February 2016 brought contract cost principles and procedures to the forefront with two potential amendments to the Federal Acquisition Regulation (FAR) and the Defense Federal Acquisition Regulation Supplement (DFARS) to make certain costs associated with congressional investigations and inquiries unallowable and to enhance oversight of Independent Research and Development (IR&D) costs.

Prohibition on Reimbursement for Congressional Investigations and Inquiries

On February 17, 2016 the FAR Council proposed to amend the FAR to implement Section 857 of the National Defense Authorization Act for Fiscal Year 2015 (NDAA 2015). Section 857 of NDAA 2015 amended 10 U.S.C. § 2324(e)(1) to make unallowable "[c]osts incurred by a contractor in connection with a congressional investigation or inquiry into an issue that is the subject matter of a proceeding resulting in a disposition," such as a criminal conviction, a determination of contractor civil liability for fraud, a penalty for whistleblower reprisal, suspension or debarment, rescission of a contract, termination of a contract for default, or a settlement of an action that might have resulted in any of these penalties. 10 U.S.C. § 2324(e)(1)(Q), (k)(2).

The proposed rule would amend FAR 31.205-47 to add as unallowable those costs incurred in any congressional investigation or inquiry that is associated with a criminal conviction, suspension or debarment, termination for default, etc., the costs of which are already unallowable under FAR 31.205-47. The proposed rule would also amend FAR 31.603 (relating to the requirements of Contracts with State, Local, and Federally Recognized Indian Tribal Governments) to include the same prohibition on costs associated with congressional investigations or inquiries.

Even though Section 857 of NDAA 2015 applies only to Department of Defense (DoD), NASA, and Coast Guard contracts, the proposed rule would make Section 857 applicable to all agencies subject to the FAR.

Comments on the proposed FAR amendment are due April 18, 2016.

Enhancing Oversight of Independent Research and Development

On February 16, 2016 the DoD issued a proposed rule to amend the DFARS "to improve the effectiveness of independent research and development investments by the defense industrial base that are reimbursed as allowable costs." The proposed rule is based on the IR&D initiative outlined in Better Buying Power 3.0 of April 9, 2015, which sought a limited reversion back to the pre-early 1990s when IR&D was more heavily regulated and supervised by DoD.

The DoD is proposing to amend DFARS 231.205-18 to require that, "as a prerequisite for the subsequent determination of allowability," starting in Fiscal Year 2017 contractors must engage in discussions with a technical or operational DoD employee before IR&D costs are generated, "so that contractor plans and goals for IR&D projects benefit from the awareness and feedback by a DoD employee who is informed of related ongoing and future potential interest opportunities" (emphasis added).
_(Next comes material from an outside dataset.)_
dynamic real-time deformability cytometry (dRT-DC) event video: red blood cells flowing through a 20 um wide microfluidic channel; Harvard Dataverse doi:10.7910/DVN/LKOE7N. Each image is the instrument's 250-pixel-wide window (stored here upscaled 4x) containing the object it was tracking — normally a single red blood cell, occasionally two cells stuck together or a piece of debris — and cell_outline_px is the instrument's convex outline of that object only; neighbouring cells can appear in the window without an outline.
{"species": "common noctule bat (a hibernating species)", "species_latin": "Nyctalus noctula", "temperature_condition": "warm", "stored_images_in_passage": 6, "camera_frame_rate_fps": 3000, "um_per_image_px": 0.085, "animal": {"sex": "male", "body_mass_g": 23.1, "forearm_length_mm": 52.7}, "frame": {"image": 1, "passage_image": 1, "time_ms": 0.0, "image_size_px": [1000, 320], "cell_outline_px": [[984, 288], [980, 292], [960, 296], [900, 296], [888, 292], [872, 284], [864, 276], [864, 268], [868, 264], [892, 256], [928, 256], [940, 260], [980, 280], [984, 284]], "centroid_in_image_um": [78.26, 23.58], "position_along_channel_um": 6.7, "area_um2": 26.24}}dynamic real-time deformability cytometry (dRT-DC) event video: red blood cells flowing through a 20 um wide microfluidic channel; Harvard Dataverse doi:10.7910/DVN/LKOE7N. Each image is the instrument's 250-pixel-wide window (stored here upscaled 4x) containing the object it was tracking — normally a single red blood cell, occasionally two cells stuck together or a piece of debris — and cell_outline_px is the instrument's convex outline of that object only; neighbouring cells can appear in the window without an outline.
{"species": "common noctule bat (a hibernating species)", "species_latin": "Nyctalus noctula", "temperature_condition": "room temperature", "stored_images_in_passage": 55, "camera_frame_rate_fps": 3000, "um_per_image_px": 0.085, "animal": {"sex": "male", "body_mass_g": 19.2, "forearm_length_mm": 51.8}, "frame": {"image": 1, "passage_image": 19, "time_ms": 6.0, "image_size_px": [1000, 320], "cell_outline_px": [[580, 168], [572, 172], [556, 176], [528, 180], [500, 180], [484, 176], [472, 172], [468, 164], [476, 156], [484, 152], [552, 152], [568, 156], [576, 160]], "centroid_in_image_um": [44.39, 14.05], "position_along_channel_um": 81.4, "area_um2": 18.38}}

The stated intent behind this requirement is to increase awareness of the IR&D efforts between contractors and the DoD and "provide industry with some feedback on therelevance" (emphasis added) of their IR&D work, not to establish a necessity for DoD approval prior to commencing IR&D projects.

This requirement would apply only to major contractors, which are those whose covered segments allocated a total of more than $11 million in IR&D and bid and proposal costs to covered contracts during the preceding fiscal year. Contractors would still be required, as they are now, to use the Defense Technical Information Center (DTIC) online form to report IR&D costs, but they would also need to document the technical interchange on the DTIC form, including the name of the DoD employee with whom the contractor met and the date of the interchange.
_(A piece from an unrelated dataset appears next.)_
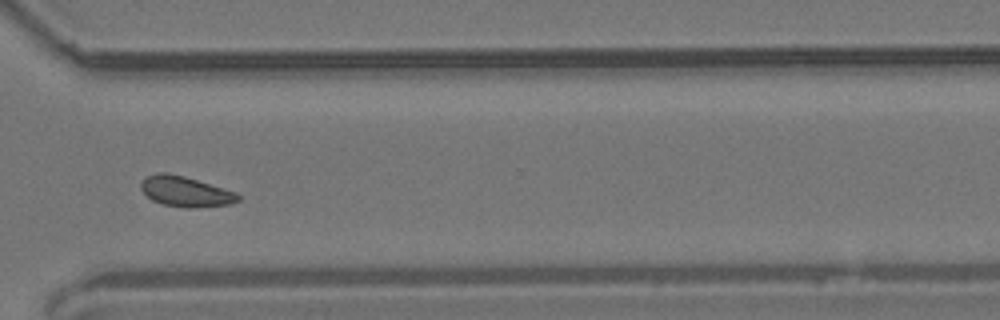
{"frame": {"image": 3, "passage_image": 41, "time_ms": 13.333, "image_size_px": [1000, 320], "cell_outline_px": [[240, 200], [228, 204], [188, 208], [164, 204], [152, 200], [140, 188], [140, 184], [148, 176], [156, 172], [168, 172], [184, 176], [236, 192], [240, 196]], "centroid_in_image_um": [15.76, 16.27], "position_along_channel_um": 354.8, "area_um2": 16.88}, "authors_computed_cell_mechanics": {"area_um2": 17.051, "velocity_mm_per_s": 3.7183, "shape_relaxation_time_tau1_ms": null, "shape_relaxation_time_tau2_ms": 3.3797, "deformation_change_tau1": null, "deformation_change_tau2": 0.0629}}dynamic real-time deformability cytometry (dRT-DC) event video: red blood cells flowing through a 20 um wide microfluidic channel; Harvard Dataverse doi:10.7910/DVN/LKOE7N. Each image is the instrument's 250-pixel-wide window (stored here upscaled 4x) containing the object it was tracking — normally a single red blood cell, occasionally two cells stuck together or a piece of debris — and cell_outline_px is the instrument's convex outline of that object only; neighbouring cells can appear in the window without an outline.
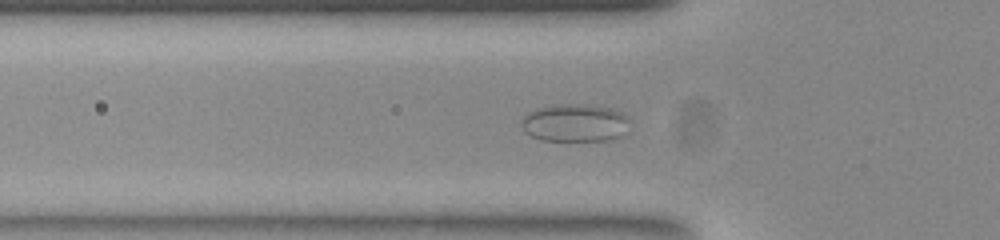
{"species": "common noctule bat (a hibernating species)", "species_latin": "Nyctalus noctula", "temperature_condition": "room temperature", "stored_images_in_passage": 56, "camera_frame_rate_fps": 3000, "um_per_image_px": 0.085, "animal": {"sex": "female", "body_mass_g": 23.0, "forearm_length_mm": 53.4}, "frame": {"image": 1, "passage_image": 18, "time_ms": 5.667, "image_size_px": [1000, 240], "cell_outline_px": [[628, 120], [624, 132], [620, 136], [604, 140], [540, 140], [524, 132], [520, 124], [520, 120], [528, 112], [536, 108], [552, 104], [588, 104], [612, 108], [624, 112], [628, 116]], "centroid_in_image_um": [48.82, 10.41], "position_along_channel_um": 77.0, "area_um2": 24.04}}
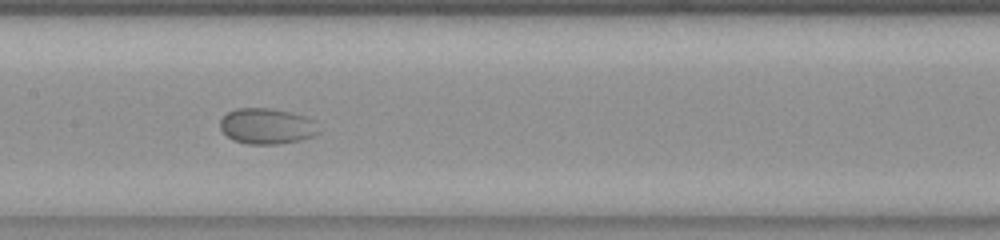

The proposed rule is scarce on details as to how the technical interchanges would proceed. Questions that remain unanswered include:

  • What sort of "feedback" will the DoD employee provide?
  • Will the DoD employee be an expert in the technical field in which the contractor is operating?
  • How is "relevance" determined? Must the IR&D work be connected to some established DoD initiative?
  • What happens if the DoD employee determines that the contractor's IR&D work is not relevant? What if the contractor proceeds with the IR&D after learning from the DoD employee that it is not relevant? Is that a factor in determining the allowability of the subsequent IR&D costs?

Comments on the proposed DFARS amendment are also due April 18, 2016.